# [Study text]
──────────────────────────────

At the end of my C++ program, I also want to close that opened shell, is that possible?

When script.sh completes, the shell it was running in will terminate on its own, you don't need to "close" it.

However, if the parent process is still running, the child will become a "zombie" (marked with a Z in the output of the ps command). It will remain in this state until the parent either reads its return code or exits itself.

So if [rest of the code] is brief, you may not have to do anything. When the parent exits, the child will be cleaned up by the operating system.

But if [rest of the code] runs for a while, or this code segment is called multiple times, then you want to clean up your zombies so they don't accumulate. This is done with the waitpid() system call.

For example:

int pid = fork()
if (pid==0){
    system("script.sh")

──────────────────────────────

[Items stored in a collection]
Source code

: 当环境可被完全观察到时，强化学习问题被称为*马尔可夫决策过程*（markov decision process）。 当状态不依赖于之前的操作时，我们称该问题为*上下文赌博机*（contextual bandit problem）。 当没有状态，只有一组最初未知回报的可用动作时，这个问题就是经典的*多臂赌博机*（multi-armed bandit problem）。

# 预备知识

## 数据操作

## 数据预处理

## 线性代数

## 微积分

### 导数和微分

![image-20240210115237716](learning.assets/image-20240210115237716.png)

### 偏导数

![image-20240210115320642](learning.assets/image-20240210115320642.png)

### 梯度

──────────────────────────────

Return the entire text on closing the shell and zombie processes, word for word. This data was taken from a separate source.

# [Response area]
At the end of my C++ program, I also want to close that opened shell, is that possible?

When script.sh completes, the shell it was running in will terminate on its own, you don't need to "close" it.

However, if the parent process is still running, the child will become a "zombie" (marked with a Z in the output of the ps command). It will remain in this state until the parent either reads its return code or exits itself.

So if [rest of the code] is brief, you may not have to do anything. When the parent exits, the child will be cleaned up by the operating system.

But if [rest of the code] runs for a while, or this code segment is called multiple times, then you want to clean up your zombies so they don't accumulate. This is done with the waitpid() system call.

For example:

int pid = fork()
if (pid==0){
    system("script.sh")